Photo: Teacher and staff represented by the Belmont Education Association listening to District Superintendent John Phelan present the fiscal 2016 school budget to the Belmont School Committee on Wednesday, Feb. 11.
Belmont students will face “significant and negative impacts” if the Belmont School Committee approves an available revenue budget for the next fiscal year leaving the town’s top-rated schools with an anticipated $1.7 million shortfall, according to Belmont District Superintendent John Phelan.
The current budget would force Phelan to eliminate up to 22 full-time positions including teachers and staff, allow classroom sizes in all grades to exceed the School Committee’s own benchmarks for effective teaching and increase the number of “frees” and study halls for middle and high school students.
“It would be problematic for the district to function as a Tier 1 district under this budget,” Phelan told the Belmontonian Thursday, Feb. 12.
Making the first public presentation of the fiscal 2016 budget before the School Committee and approximately 75 teachers and staff at the Chenery Middle School, Phelan presented an overview of its fiscal year 2016 budget in which the district would run on the best estimates of the available revenue from state and town sources.
Under the town’s estimates, the schools will receive $47.5 million in fiscal ’16 under the current Town Meeting approved 58/42 budget “split” in which the district receives 58 percent of total revenues.
Belmont is already doing a great deal of what it has, said Phelan. Where the average annual expenditure per student statewide is $14,571, Belmont has become an educational destination for homebuyers spending roughly $12,800 a year.
In the presentation, Phelan told the committee the district finds itself facing several “pressure points,” the most immediate is the skyrocketing increase in enrollment. In just the past five years – 2009 to 2014 – the student population in kindergarten to 12th grade has increased by 317 students to 4,222 in October, 2014.
And the forecast is that an additional 408 students will enter the district by 2019, a ten-year increase of 723 pupils. For comparison, the Wellington Elementary School has approximately 440 students.

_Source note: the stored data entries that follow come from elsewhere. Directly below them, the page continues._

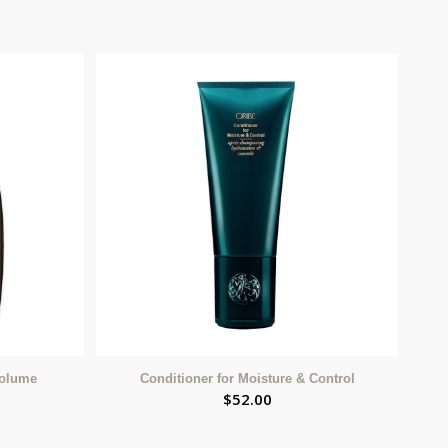
Volume
Conditioner for Moisture & Control
$
52.00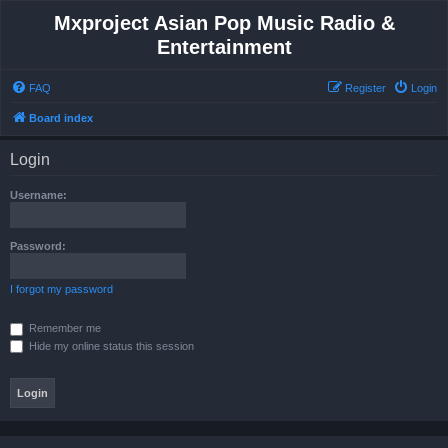
Mxproject Asian Pop Music Radio &
Entertainment
FAQ
Register
Login
Board index
Login
Username:
Password:
I forgot my password
Remember me
Hide my online status this session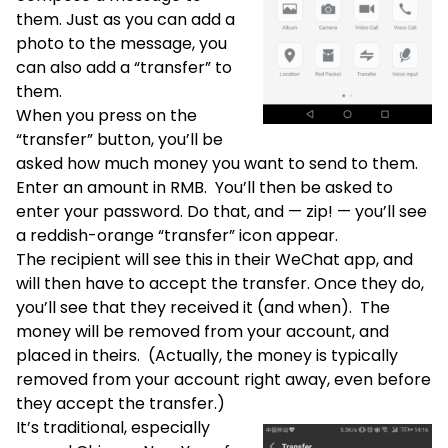
them. Just as you can add a
photo to the message, you
can also add a “transfer” to
them.
When you press on the
“transfer” button, you’ll be
asked how much money you want to send to them.
Enter an amount in RMB. You’ll then be asked to
enter your password. Do that, and — zip! — you’ll see
a reddish-orange “transfer” icon appear.
The recipient will see this in their WeChat app, and
will then have to accept the transfer. Once they do,
you’ll see that they received it (and when). The
money will be removed from your account, and
placed in theirs. (Actually, the money is typically
removed from your account right away, even before
they accept the transfer.)
It’s traditional, especially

Phelen said the increasing population has also bumped up the number of students requiring assistance in English Language learning by nearly double in two years, 117 in 2013 to 222 in 2015. Because about 80 of those students are not very proficient in English, the state requires Belmont to hire new staff to provide 2.5 hours of “small group instruction.”
Also in the overall population is a growing number special education students. The major component of the current year’s $500,000 school deficit is nearly $950,000 in unanticipated costs associated with special education. And those costs will increase in fiscal 2016 with the rising number of students entering the district.

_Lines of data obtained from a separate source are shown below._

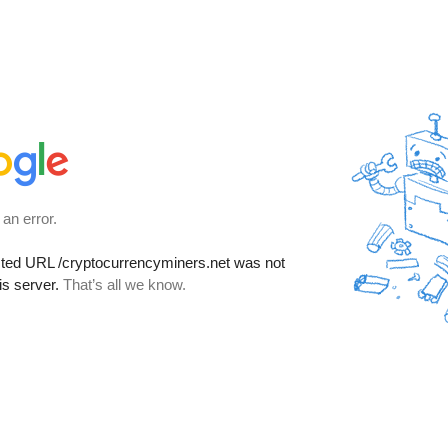
 an error.
sted URL
/cryptocurrencyminers.net
was not
is server.
That’s all we know.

When calculating the new costs required to the current “pressure points” and moving the current level of staff and teachers into the new year, the schools will need $49.2 million just to “stay current.”
But with rising costs and stagnate revenue, Phelan said schools will be unable to meet the demands of the residents and students for a top-tier education as it attempts to fill the $1.7 million gap.

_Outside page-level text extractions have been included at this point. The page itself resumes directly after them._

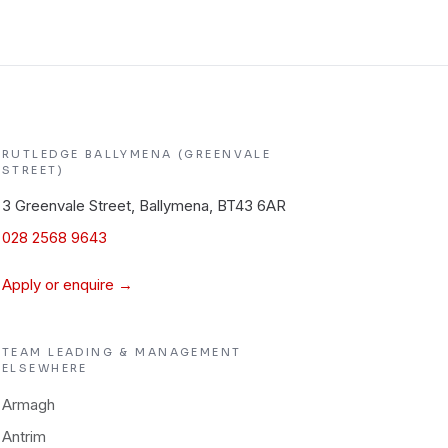
RUTLEDGE
BALLYMENA (GREENVALE
STREET)
3 Greenvale Street, Ballymena, BT43 6AR
028 2568 9643
Apply or enquire →
TEAM LEADING & MANAGEMENT
ELSEWHERE
Armagh
Antrim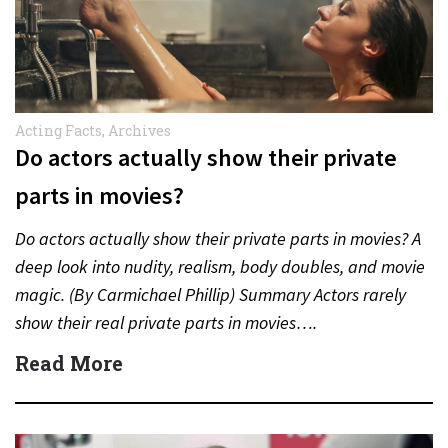
Acting Facts
,
Archives
Do actors actually show their private
parts in movies?
Do actors actually show their private parts in movies? A
deep look into nudity, realism, body doubles, and movie
magic. (By Carmichael Phillip) Summary Actors rarely
show their real private parts in movies….
Read More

“With enrollments going up, and the number of positions staying steady if not being reduced, I would be hard pressed to say we can continue what we are doing,” Phelan told the Belmontonian.
The cuts would be deep and substantial: 22 full-time positions from teaching, staff and aids would be cut, a further reduction in material and supplies, trimming professional development, forego building maintenance, increase the fees to rent school property and a large increase in student and family fees for sports, clubs and full-time kindergarten.
What isn’t seen in the cost cutting will be more students in each classroom, less programs and idle teens “sitting on benches in the high school and in study halls at the Chenery,” said Phelan.
“This can only negatively impact student learning.”
The solution in Phelan’s eye and, in previous discussions with the School Committee, is to enthusiastically support the proposal outlined last month by the Financial Task Force to request the Board of Selectmen to place a three-year, $4.5 million Proposition 2 1/2 override on the ballot to fund the enrollment issues facing the district.
“That is the solution,” he said.
John Sullivan, a Palfrey Road resident, Belmont teacher and president of the Belmont Education Association which represents district teachers in union negotiations, told the board that despite a highly trained and capable staff, class size impacts the day-to-day experience of students.
“If Belmont wants to maintain a high-quality student experience, one that puts Belmont High in the top 10 percent of high school state-wide, then the fiscal year ’16 budget, and future budgets, need to address the increase in enrollment,” said Sullivan.
Mm says
John Phelan is so right. It took decades for Belmont’s schools to become top tier. At the rate we are going we will be third tier soon. Once the parents of high potential students move out, and they will, the biggest economic engine in Belmont will sputter to mediocrity and property values will quickly follow the schools down. This is not theory. This pattern has happened over and over in short sighted communities that have not invested in their future.